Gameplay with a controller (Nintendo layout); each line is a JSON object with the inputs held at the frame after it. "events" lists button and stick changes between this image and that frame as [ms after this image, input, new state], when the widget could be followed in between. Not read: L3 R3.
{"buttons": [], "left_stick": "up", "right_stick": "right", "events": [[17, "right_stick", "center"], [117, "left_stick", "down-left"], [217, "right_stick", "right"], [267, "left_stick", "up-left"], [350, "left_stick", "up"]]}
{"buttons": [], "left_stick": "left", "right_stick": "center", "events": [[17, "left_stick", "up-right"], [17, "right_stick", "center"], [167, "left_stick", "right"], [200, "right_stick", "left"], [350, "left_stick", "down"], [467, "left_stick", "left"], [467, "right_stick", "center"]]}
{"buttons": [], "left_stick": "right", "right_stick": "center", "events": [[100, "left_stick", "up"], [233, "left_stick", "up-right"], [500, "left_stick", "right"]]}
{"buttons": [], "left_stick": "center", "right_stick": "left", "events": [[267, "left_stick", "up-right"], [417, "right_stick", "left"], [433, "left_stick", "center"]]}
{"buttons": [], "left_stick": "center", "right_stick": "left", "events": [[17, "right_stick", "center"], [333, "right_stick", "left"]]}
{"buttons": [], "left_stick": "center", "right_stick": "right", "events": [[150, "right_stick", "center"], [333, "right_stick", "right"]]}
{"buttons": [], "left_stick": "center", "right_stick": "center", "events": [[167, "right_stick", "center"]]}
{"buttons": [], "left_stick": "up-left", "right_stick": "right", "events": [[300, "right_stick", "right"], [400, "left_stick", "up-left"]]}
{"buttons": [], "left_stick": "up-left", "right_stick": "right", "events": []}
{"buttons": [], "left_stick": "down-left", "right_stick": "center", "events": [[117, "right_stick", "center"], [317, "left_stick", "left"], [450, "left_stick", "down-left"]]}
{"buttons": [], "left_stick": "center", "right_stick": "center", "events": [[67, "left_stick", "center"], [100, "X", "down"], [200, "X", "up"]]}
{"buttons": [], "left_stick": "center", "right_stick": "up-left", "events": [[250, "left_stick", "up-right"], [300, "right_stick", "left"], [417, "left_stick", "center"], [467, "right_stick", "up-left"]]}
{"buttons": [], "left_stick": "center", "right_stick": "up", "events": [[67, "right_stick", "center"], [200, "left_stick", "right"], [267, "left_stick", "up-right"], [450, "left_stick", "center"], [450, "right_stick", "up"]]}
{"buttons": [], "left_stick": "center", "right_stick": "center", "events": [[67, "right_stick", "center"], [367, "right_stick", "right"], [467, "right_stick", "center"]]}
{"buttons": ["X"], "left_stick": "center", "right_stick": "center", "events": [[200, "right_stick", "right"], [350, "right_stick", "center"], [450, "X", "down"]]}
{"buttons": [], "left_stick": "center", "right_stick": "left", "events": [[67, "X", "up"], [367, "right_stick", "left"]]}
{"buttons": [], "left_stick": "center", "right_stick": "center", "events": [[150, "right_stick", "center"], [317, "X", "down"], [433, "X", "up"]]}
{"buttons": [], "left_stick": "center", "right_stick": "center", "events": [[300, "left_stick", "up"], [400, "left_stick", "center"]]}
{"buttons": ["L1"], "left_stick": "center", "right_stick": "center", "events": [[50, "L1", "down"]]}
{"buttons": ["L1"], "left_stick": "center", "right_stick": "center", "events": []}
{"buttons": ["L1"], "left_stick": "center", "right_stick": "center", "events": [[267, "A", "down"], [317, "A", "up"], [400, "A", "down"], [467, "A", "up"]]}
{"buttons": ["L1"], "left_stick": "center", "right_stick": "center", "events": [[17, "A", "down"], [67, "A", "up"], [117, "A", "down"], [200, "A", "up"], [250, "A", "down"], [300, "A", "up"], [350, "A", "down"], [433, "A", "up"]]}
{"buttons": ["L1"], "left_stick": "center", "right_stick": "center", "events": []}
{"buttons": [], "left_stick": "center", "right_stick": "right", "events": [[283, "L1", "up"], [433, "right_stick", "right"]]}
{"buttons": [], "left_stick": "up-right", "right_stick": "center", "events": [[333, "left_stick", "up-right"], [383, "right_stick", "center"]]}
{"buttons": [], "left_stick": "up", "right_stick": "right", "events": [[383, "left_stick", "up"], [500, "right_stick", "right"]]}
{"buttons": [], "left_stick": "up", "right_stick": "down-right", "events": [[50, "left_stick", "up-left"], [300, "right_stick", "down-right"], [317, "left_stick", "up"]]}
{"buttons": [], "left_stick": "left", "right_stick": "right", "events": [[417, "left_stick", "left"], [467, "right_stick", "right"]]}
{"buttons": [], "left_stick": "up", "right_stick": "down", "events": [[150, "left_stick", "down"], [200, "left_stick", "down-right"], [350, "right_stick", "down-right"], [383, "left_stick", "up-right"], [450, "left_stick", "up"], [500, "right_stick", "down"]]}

____________

:: WORK TASK ::
Write the entries out again exactly.

:: RESPONSE FOR THIS EXERCISE ::
Gameplay with a controller (Nintendo layout); each line is a JSON object with the inputs held at the frame after it. "events" lists button and stick changes between this image and that frame as [ms after this image, input, new state], when the widget could be followed in between. Not read: L3 R3.
{"buttons": [], "left_stick": "up", "right_stick": "right", "events": [[17, "right_stick", "center"], [117, "left_stick", "down-left"], [217, "right_stick", "right"], [267, "left_stick", "up-left"], [350, "left_stick", "up"]]}
{"buttons": [], "left_stick": "left", "right_stick": "center", "events": [[17, "left_stick", "up-right"], [17, "right_stick", "center"], [167, "left_stick", "right"], [200, "right_stick", "left"], [350, "left_stick", "down"], [467, "left_stick", "left"], [467, "right_stick", "center"]]}
{"buttons": [], "left_stick": "right", "right_stick": "center", "events": [[100, "left_stick", "up"], [233, "left_stick", "up-right"], [500, "left_stick", "right"]]}
{"buttons": [], "left_stick": "center", "right_stick": "left", "events": [[267, "left_stick", "up-right"], [417, "right_stick", "left"], [433, "left_stick", "center"]]}
{"buttons": [], "left_stick": "center", "right_stick": "left", "events": [[17, "right_stick", "center"], [333, "right_stick", "left"]]}
{"buttons": [], "left_stick": "center", "right_stick": "right", "events": [[150, "right_stick", "center"], [333, "right_stick", "right"]]}
{"buttons": [], "left_stick": "center", "right_stick": "center", "events": [[167, "right_stick", "center"]]}
{"buttons": [], "left_stick": "up-left", "right_stick": "right", "events": [[300, "right_stick", "right"], [400, "left_stick", "up-left"]]}
{"buttons": [], "left_stick": "up-left", "right_stick": "right", "events": []}
{"buttons": [], "left_stick": "down-left", "right_stick": "center", "events": [[117, "right_stick", "center"], [317, "left_stick", "left"], [450, "left_stick", "down-left"]]}
{"buttons": [], "left_stick": "center", "right_stick": "center", "events": [[67, "left_stick", "center"], [100, "X", "down"], [200, "X", "up"]]}
{"buttons": [], "left_stick": "center", "right_stick": "up-left", "events": [[250, "left_stick", "up-right"], [300, "right_stick", "left"], [417, "left_stick", "center"], [467, "right_stick", "up-left"]]}
{"buttons": [], "left_stick": "center", "right_stick": "up", "events": [[67, "right_stick", "center"], [200, "left_stick", "right"], [267, "left_stick", "up-right"], [450, "left_stick", "center"], [450, "right_stick", "up"]]}
{"buttons": [], "left_stick": "center", "right_stick": "center", "events": [[67, "right_stick", "center"], [367, "right_stick", "right"], [467, "right_stick", "center"]]}
{"buttons": ["X"], "left_stick": "center", "right_stick": "center", "events": [[200, "right_stick", "right"], [350, "right_stick", "center"], [450, "X", "down"]]}
{"buttons": [], "left_stick": "center", "right_stick": "left", "events": [[67, "X", "up"], [367, "right_stick", "left"]]}
{"buttons": [], "left_stick": "center", "right_stick": "center", "events": [[150, "right_stick", "center"], [317, "X", "down"], [433, "X", "up"]]}
{"buttons": [], "left_stick": "center", "right_stick": "center", "events": [[300, "left_stick", "up"], [400, "left_stick", "center"]]}
{"buttons": ["L1"], "left_stick": "center", "right_stick": "center", "events": [[50, "L1", "down"]]}
{"buttons": ["L1"], "left_stick": "center", "right_stick": "center", "events": []}
{"buttons": ["L1"], "left_stick": "center", "right_stick": "center", "events": [[267, "A", "down"], [317, "A", "up"], [400, "A", "down"], [467, "A", "up"]]}
{"buttons": ["L1"], "left_stick": "center", "right_stick": "center", "events": [[17, "A", "down"], [67, "A", "up"], [117, "A", "down"], [200, "A", "up"], [250, "A", "down"], [300, "A", "up"], [350, "A", "down"], [433, "A", "up"]]}
{"buttons": ["L1"], "left_stick": "center", "right_stick": "center", "events": []}
{"buttons": [], "left_stick": "center", "right_stick": "right", "events": [[283, "L1", "up"], [433, "right_stick", "right"]]}
{"buttons": [], "left_stick": "up-right", "right_stick": "center", "events": [[333, "left_stick", "up-right"], [383, "right_stick", "center"]]}
{"buttons": [], "left_stick": "up", "right_stick": "right", "events": [[383, "left_stick", "up"], [500, "right_stick", "right"]]}
{"buttons": [], "left_stick": "up", "right_stick": "down-right", "events": [[50, "left_stick", "up-left"], [300, "right_stick", "down-right"], [317, "left_stick", "up"]]}
{"buttons": [], "left_stick": "left", "right_stick": "right", "events": [[417, "left_stick", "left"], [467, "right_stick", "right"]]}
{"buttons": [], "left_stick": "up", "right_stick": "down", "events": [[150, "left_stick", "down"], [200, "left_stick", "down-right"], [350, "right_stick", "down-right"], [383, "left_stick", "up-right"], [450, "left_stick", "up"], [500, "right_stick", "down"]]}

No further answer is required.